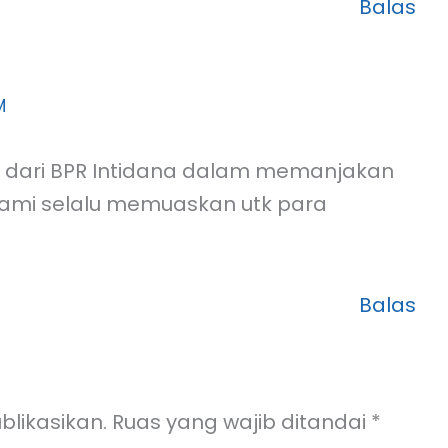
Balas
M
n dari BPR Intidana dalam memanjakan
mi selalu memuaskan utk para
Balas
blikasikan.
Ruas yang wajib ditandai
*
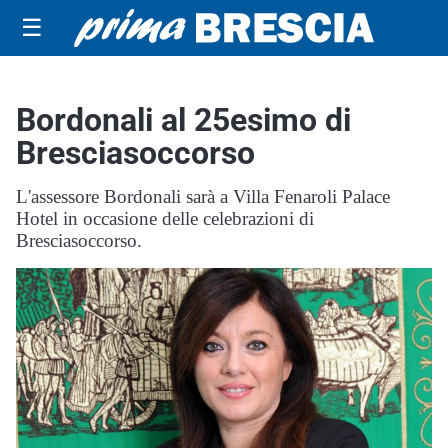
☰
Bordonali al 25esimo di
Bresciasoccorso
L'assessore Bordonali sarà a Villa Fenaroli Palace
Hotel in occasione delle celebrazioni di
Bresciasoccorso.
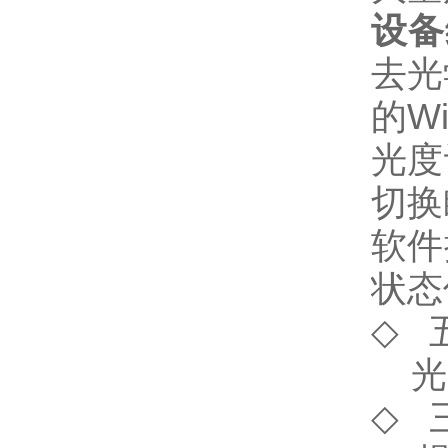
设备
去光
的W
光度
切换
软件
状态
◇
光度
◇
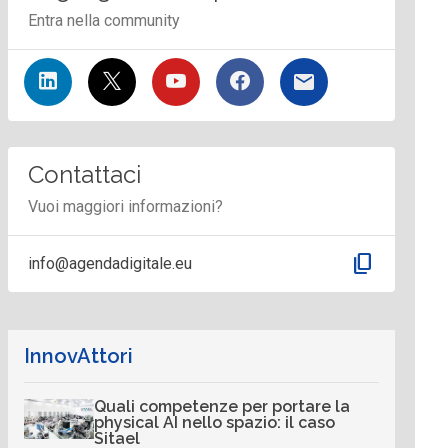
Entra nella community
Contattaci
Vuoi maggiori informazioni?
content_copy
info@agendadigitale.eu
InnovAttori
Quali competenze per portare la
physical AI nello spazio: il caso
Sitael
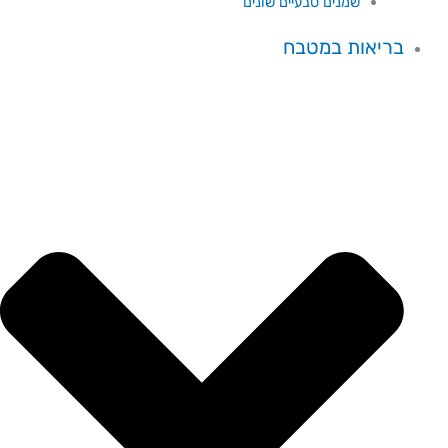
שמנים טבעיים שונים
בריאות במטבח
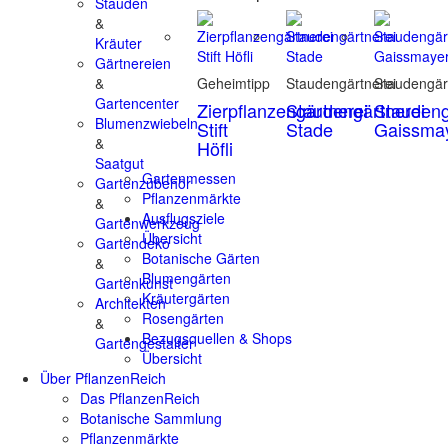
Stauden
&
Kräuter
Gärtnereien
&
Geheimtipp
Staudengärtnerei
Staudengär
Gartencenter
Zierpflanzengärtnerei
Staudengärtnerei
Staudeng
Blumenzwiebeln
Stift
Stade
Gaissma
&
Höfli
Saatgut
Gartenmessen
Gartenzubehör
Pflanzenmärkte
&
Ausflugsziele
Gartenwerkzeug
Übersicht
Gartendeko
Botanische Gärten
&
Blumengärten
Gartenkunst
Kräutergärten
Architekten
Rosengärten
&
Bezugsquellen & Shops
Gartengestalter
Übersicht
Über PflanzenReich
Das PflanzenReich
Botanische Sammlung
Pflanzenmärkte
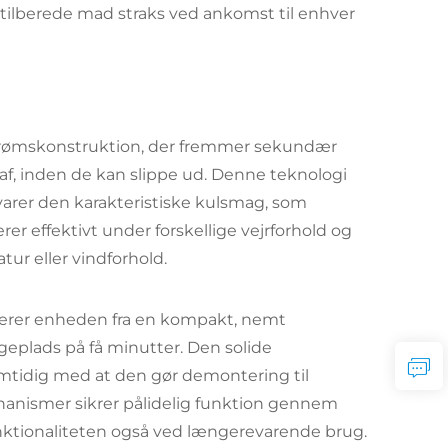
tilberede mad straks ved ankomst til enhver
strømskonstruktion, der fremmer sekundær
af, inden de kan slippe ud. Denne teknologi
varer den karakteristiske kulsmag, som
er effektivt under forskellige vejrforhold og
r eller vindforhold.
merer enheden fra en kompakt, nemt
geplads på få minutter. Den solide
samtidig med at den gør demontering til
anismer sikrer pålidelig funktion gennem
nktionaliteten også ved længerevarende brug.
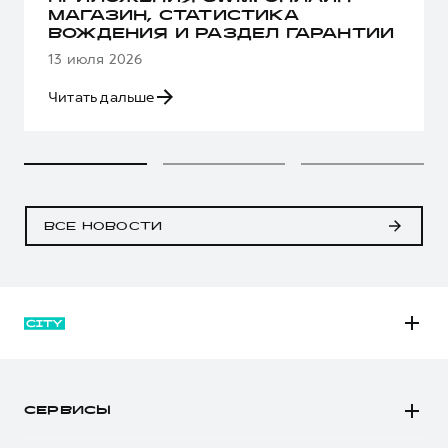
МАГАЗИН, СТАТИСТИКА
ВОЖДЕНИЯ И РАЗДЕЛ ГАРАНТИИ
13 июля 2026
Читать дальше
ВСЕ НОВОСТИ
M6
JOLION
СЕРВИСЫ
DARGO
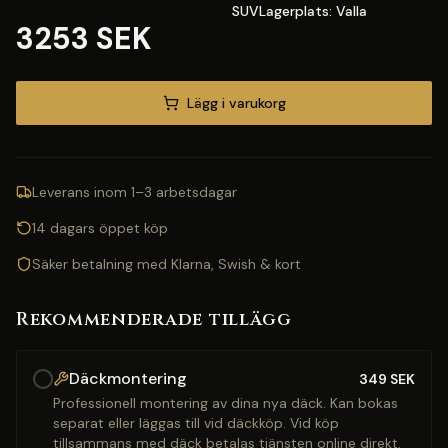
SUVLagerplats: Valla
3253 SEK
Lägg i varukorg
Leverans inom 1–3 arbetsdagar
14 dagars öppet köp
Säker betalning med Klarna, Swish & kort
Rekommenderade tillägg
Däckmontering
349
SEK
Professionell montering av dina nya däck. Kan bokas
separat eller läggas till vid däckköp. Vid köp
tillsammans med däck betalas tjänsten online direkt.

Work required – Scan the listing and report each line where the word "Bordonali" shows up.

Result of the exercise –
Bordonali al 25esimo di
L'assessore Bordonali sarà a Villa Fenaroli Palace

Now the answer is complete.